▶ [Document section]:
◇ ◇ ◇

So I made it back from the IABC conference in one piece . . . never a sure thing when a conference takes place in either New Orleans, Las Vegas, New York, or anywhere overseas, or San Francisco, or Toronto. Or Vancouver.

In fact, the only place I always know I’ll return safely from is Dallas, because there is absolutely nothing to do there.

I led a pre-conference session at the IABC show on Sunday on the topic of Corporate Creativity (no, it's not an oxymoron, and I had proof!), and I have a question I want to throw out to everyone who has either a) spoken before a group; or b) attended a conference session.

Which should be just about everyone reading this, I would think.

Does anyone out there know why the actual ROOM that you speak in sometimes plays such a big role in how the session goes? Are there any crowd psychologists out there?

Here’s why I ask: My session room at the conference was huge. It was a ballroom. But it was only half-filled. Which meant that the entire back half of the room was empty.

Now, I’ve had that happen before to me, and it’s never good. You can have 150 people in the room, but if the room is big enough to fit 400, it still feels like there’s nobody in there.

And having a big room only half-full does something to the energy in the crowd, too. Namely, it sucks the energy out like a big exhaust fan.

The crowds in those types of rooms are typically very quiet. They might chuckle, but they rarely laugh. They don't ask too many questions. They smile and nod and take notes, and tell you afterwards that they really enjoyed it . . . but you wouldn't be able to tell from the session itself.

That was the case at IABC this year.

I know what you may be thinking: It was just me. I sucked the energy out of the crowd with a lackluster session, and I'm trying to blame it on the room.

But that wasn’t it! I swear! I don’t know how to give a lackluster session. In fact, if anything, in order to compensate for the dead room and the sleepy crowd, I probably went too far the other way, and had too much energy.

(Actually, someone who was in the session next door told me that the speaker there actually complained about the volume of my voice, which he could hear through the hotel wall. “You sounded a little like Mussolini rallying the troops for battle," my friend told me.)

And I know the session went well, because I got tons of e-mails afterwards, and lots of people came up to me at the conference to tell me they enjoyed it.

But man, you couldn’t tell by the crowd. I felt like a Jewish comedian working a wake in the Catskills.

And it wasn't just me. Whenever I went into someone else’s session, and they had the same kind of room set-up, it was the same thing. Large rooms + small crowds = funeral atomosphere.

The past two years at IABC, I was in much smaller rooms, but they were packed. Probably about the same amount of people that were there Sunday, but you couldn’t find a chair to sit on.

And those sessions were exciting! Rolling laughter, tons of questions, and great energy.

What is it about a packed smaller room that makes for a good session, and a half-empty, larger room that sucks the life out of the crowd? Does anyone know?

Comments (21)

Craig Jolley:

I've noticed the same thing regarding parties, where a smaller venue invariably means a better time than a larger one. Years ago when I was IABC/Dayton chapter president and on the PRSA/Dayton board we traditionally had a joint Christmas party that was in a nice, large private room at a local restaurant.

It was about as exciting as watching paint dry.

◇ ◇ ◇

Images with pose keypoints
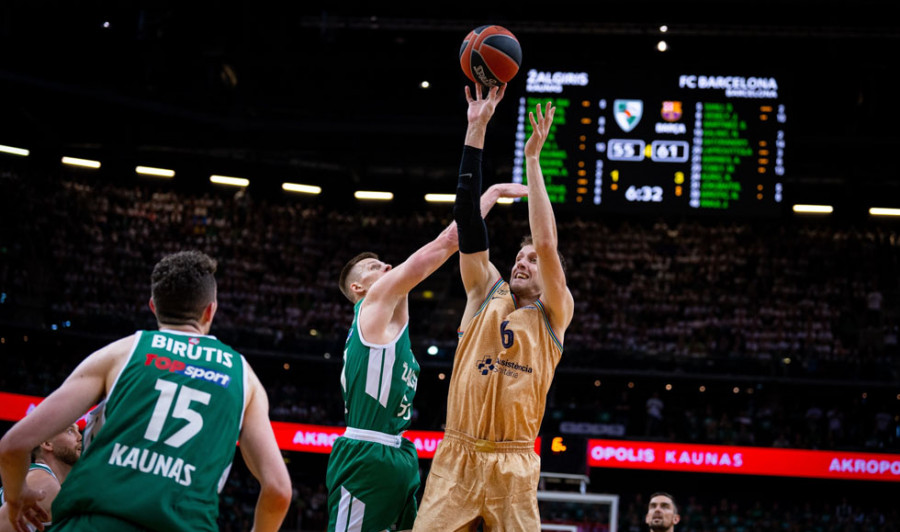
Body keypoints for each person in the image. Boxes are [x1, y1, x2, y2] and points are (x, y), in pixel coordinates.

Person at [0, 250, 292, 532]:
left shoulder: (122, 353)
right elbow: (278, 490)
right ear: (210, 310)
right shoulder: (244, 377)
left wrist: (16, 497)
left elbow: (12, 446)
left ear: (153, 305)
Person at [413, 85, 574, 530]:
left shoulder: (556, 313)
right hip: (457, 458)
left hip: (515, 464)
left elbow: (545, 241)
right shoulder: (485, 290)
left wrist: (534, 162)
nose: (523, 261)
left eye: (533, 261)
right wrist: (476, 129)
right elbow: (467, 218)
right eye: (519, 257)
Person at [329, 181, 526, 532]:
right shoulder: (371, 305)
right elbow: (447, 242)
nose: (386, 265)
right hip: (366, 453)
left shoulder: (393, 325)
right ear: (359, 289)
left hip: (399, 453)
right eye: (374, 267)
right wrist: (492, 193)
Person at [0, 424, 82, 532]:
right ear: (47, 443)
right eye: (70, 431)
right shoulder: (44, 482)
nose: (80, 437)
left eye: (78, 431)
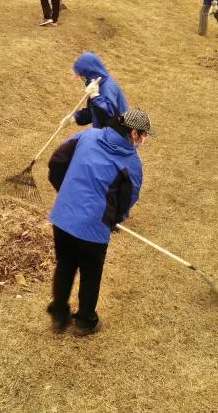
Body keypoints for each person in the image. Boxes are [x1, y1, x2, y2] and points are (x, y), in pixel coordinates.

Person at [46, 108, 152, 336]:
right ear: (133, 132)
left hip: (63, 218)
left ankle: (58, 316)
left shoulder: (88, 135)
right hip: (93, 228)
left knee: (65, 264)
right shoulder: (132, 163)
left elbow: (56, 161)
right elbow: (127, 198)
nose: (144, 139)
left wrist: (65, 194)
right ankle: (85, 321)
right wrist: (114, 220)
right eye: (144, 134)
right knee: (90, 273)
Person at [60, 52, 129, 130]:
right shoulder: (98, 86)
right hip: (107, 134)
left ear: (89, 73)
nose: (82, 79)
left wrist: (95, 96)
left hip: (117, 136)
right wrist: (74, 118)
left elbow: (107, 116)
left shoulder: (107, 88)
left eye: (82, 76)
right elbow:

◇ ◇ ◇

▶ [Exercise requirements]:
(1) According to the blog post, what topic did the author's pre-conference session at the IABC show cover?
(2) Retype the part of the blog post that opens with the words containing "The crowds in" and closes with "IABC this year.".
The records are separate material and have no connection to the blog post.

▶ [Answers by item]:
(1) Corporate Creativity.

(2)
The crowds in those types of rooms are typically very quiet. They might chuckle, but they rarely laugh. They don't ask too many questions. They smile and nod and take notes, and tell you afterwards that they really enjoyed it . . . but you wouldn't be able to tell from the session itself.

That was the case at IABC this year.